The Great Beauty (La Grande Ballezza)

Zzzzzzzhmmmmmmwhoa - This movie in a nutshell...

This review is also up at Channel 24

What it's about

Jep Gambardella is a lothario who has lived the high life in Rome for most of his sixty-five years thanks to the success of his one novel and his affluent social circle. After he finds out that his first love has died and that she had carried a torch for him throughout her life, Jep finds himself taking stock of a life lived in high society but one without much substance behind it.

What we thought

The Great Beauty won the best foreign language Oscar at last year's Academy Awards but, unlike some of the more approachable fare that has won that particular award over the years, it's a film that is clearly aimed at an arthouse crowd. Forget the fact that it's a subtitled Italian movie – because, seriously, is it really that hard to read subtitles? – it's a 122 minute film that takes its sweet time getting to any sort of point and is filled with a cast of fairly repugnant upper class toffs doing seemingly nothing but gossiping, partying and bitching about and to one another.

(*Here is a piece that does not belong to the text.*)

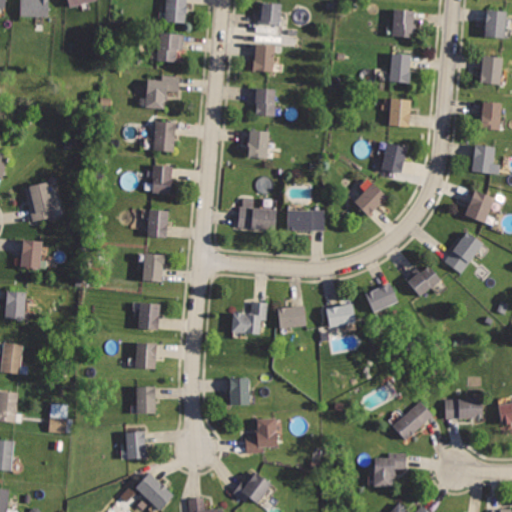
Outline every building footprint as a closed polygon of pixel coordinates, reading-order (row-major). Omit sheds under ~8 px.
[(20,0),(20,17),(51,17),(51,0),(20,0)] [(66,0),(69,9),(99,0),(66,0)] [(166,0),(164,22),(186,25),(188,0),(166,0)] [(260,1),(259,24),(281,25),(283,2),(260,1)] [(487,9),(484,38),(505,39),(507,10),(487,9)] [(394,10),(392,37),(414,39),(416,12),(394,10)] [(161,32),(158,60),(176,61),(177,52),(182,50),(183,33),(161,32)] [(253,45),(253,72),(275,73),(276,45),(253,45)] [(393,54),(390,82),(410,84),(413,56),(393,54)] [(483,57),(481,84),(502,85),(504,58),(483,57)] [(147,78),(144,108),(165,110),(166,94),(182,95),(184,77),(167,75),(167,80),(147,78)] [(252,86),(251,103),(256,103),(256,114),(276,116),(278,88),(252,86)] [(391,98),(388,125),(409,127),(412,100),(391,98)] [(482,102),(480,127),(501,129),(503,104),(482,102)] [(157,119),(155,149),(175,150),(177,121),(157,119)] [(249,129),(247,158),(268,160),(270,131),(249,129)] [(387,140),(379,168),(401,174),(409,146),(387,140)] [(477,142),(473,171),(493,174),(497,145),(477,142)] [(0,152),(0,177),(7,179),(13,156),(0,152)] [(155,164),(152,190),(171,192),(174,166),(155,164)] [(25,186),(34,222),(56,217),(48,181),(25,186)] [(355,200),(369,214),(388,195),(374,181),(355,200)] [(475,187),(464,214),(485,222),(496,196),(475,187)] [(151,206),(148,235),(168,238),(171,208),(151,206)] [(240,207),(238,226),(275,228),(277,209),(240,207)] [(288,208),(288,230),(327,230),(327,207),(288,208)] [(445,260),(462,271),(482,242),(465,231),(445,260)] [(25,238),(22,268),(42,270),(46,241),(25,238)] [(144,251),(142,280),(163,282),(166,253),(144,251)] [(408,279),(421,296),(442,280),(429,263),(408,279)] [(367,291),(376,311),(400,300),(392,280),(367,291)] [(7,287),(4,317),(26,320),(29,290),(7,287)] [(327,305),(331,325),(357,319),(352,299),(327,305)] [(233,310),(233,331),(261,332),(261,321),(268,321),(269,300),(251,300),(251,310),(233,310)] [(142,301),(140,329),(159,330),(162,302),(142,301)] [(278,306),(280,326),(308,323),(306,303),(278,306)] [(137,339),(135,368),(156,370),(159,340),(137,339)] [(4,340),(0,370),(21,373),(24,342),(4,340)] [(229,375),(230,407),(251,406),(250,374),(229,375)] [(137,384),(138,414),(157,413),(156,383),(137,384)] [(0,388),(0,420),(19,421),(21,390),(0,388)] [(447,398),(448,419),(484,417),(484,397),(447,398)] [(511,398),(498,401),(502,422),(511,419),(511,398)] [(424,400),(394,426),(407,441),(437,416),(424,400)] [(68,403),(51,403),(50,431),(67,432),(68,403)] [(246,435),(249,455),(266,453),(265,447),(279,445),(275,417),(254,420),(256,434),(246,435)] [(127,429),(129,460),(148,459),(146,428),(127,429)] [(0,437),(0,470),(13,472),(17,440),(0,437)] [(375,454),(375,486),(395,486),(396,467),(409,467),(409,450),(393,450),(393,455),(375,454)] [(233,492),(247,502),(251,496),(260,503),(274,483),(256,471),(250,479),(245,476),(233,492)] [(151,472),(137,487),(163,511),(177,497),(151,472)] [(0,484),(0,511),(8,511),(11,486),(0,484)] [(189,498),(191,511),(223,511),(223,508),(208,511),(206,496),(189,498)] [(415,511),(402,500),(391,511),(431,511),(422,504),(415,511)]
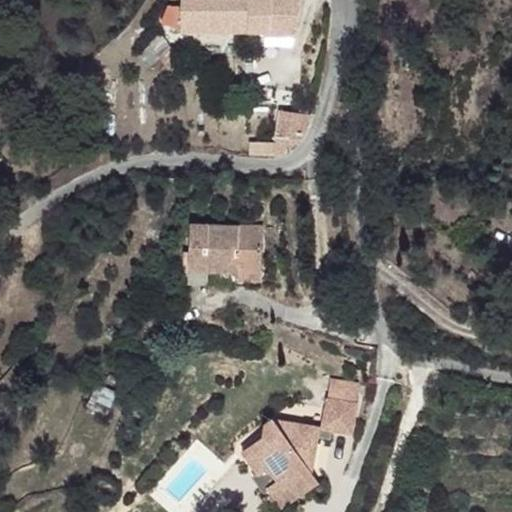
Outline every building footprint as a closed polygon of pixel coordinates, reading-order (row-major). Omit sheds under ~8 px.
[(181,0),(180,7),(182,30),(267,30),(285,29),(285,36),(294,36),(293,22),(297,22),(295,8),(285,9),(284,0),(181,0)] [(295,0),(284,0),(285,9),(295,8),(295,0)] [(169,6),(163,24),(182,30),(180,7),(169,6)] [(274,139),(246,137),(245,151),(273,152),(274,139)] [(175,225),(174,269),(190,269),(192,225),(175,225)] [(192,225),(190,269),(261,272),(264,229),(192,225)] [(485,283),(472,271),(462,280),(478,293),(485,283)] [(170,284),(161,299),(174,306),(182,291),(170,284)] [(259,444),(239,456),(258,479),(267,474),(275,485),(266,491),(268,494),(280,511),(317,485),(308,472),(303,465),(307,448),(316,442),(330,443),(332,434),(352,437),(357,407),(328,403),(323,432),(303,430),(301,437),(279,433),(274,426),(272,422),(262,429),(259,444)] [(303,430),(274,426),(279,433),(301,437),(303,430)] [(303,465),(308,472),(316,442),(307,448),(303,465)] [(280,511),(268,494),(262,498),(271,511),(280,511)]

The first twenty-or-so minutes are particularly gruelling, as all the slowness and obnoxiousness of some parts of the rest of the film are magnified with a particularly chaotic shooting style that leaves you both irritated and utterly disorientated. It's a terrible (or at least terribly difficult) beginning that is bound to have huge swathes of its audience storming out in a huff – which is kind of a pity seeing how good the rest of it is.

All the usual signs of a good arthouse movie are there, in retrospect, right from the beginning but no matter how strong its performances, how assured its direction and how stunningly beautiful its cinematography, with characters this smackable it needed something else to pull it through. Fortunately, it has that something else and it has it in spades.

The Great Beauty is a film of great beauty, to be sure, both for its beautiful visions of the more affluent parts of Rome and for the beautiful women that Jep finds himself involved with, but it's most notably a film of even greater depth. Showing the vacuousness of highly successful but vapid socialites is hardly an original idea (The Great Gatsby, anyone?) but the way that writer/ director Paolo Sorrentino deals with it is certainly quite singular, not to mention effective.

By starting with these characters at their most obnoxiously opulent, Sorrentino effectively gives us a shorthand for the easy, high-flying lives these people enjoy, especially when contrasted with a nearby tourist who suddenly and unexpectedly drops dead. As it goes on though and we come to better understand our “hero” Jep (played brilliantly with much needed humanity by Toni Sevillo), Sorrentino peels back the layers to reveal, not so much a seedy underbelly, as much as regular human beings who have been blessed with a life of ease and privilege that are nonetheless absolutely hollow at the centre. It's illusion giving way to disillusionment and the film's slow pace allows this to unfold entirely organically and believably.

“Blessed”, incidentally, is exactly the word to be used here because the film is steeped in religious allegory and symbolism that becomes more and more explicit as it goes on. The film's surprising but perhaps inevitable climax features no less than an incredibly old (and quite scary) nun and the real possibility of miracles. It doesn't quite tip over into magical realism but fans of the works of writers like Louise De Bernieres and Gabriel Garcia Marquez should be right at home here. Either way, as the existential collides with the spiritual, which in turn collides with the romantic, we start to understand just why exactly Jep was never able to write that second novel.


It may not always be the easiest journey to reach that point but at least The Great Beauty has a point – a point that is actually specifically achieved through the more difficult aspects of the film, as well as its obvious technical brilliance. It's not for anyone looking for light entertainment and, frankly, I would still recommend the woefully under-looked Calvary over it if you're in the mood for existential dramas currently on circuit, but The Great Beauty is well worth seeking out as a challenging but unquestionably powerful piece of cinema.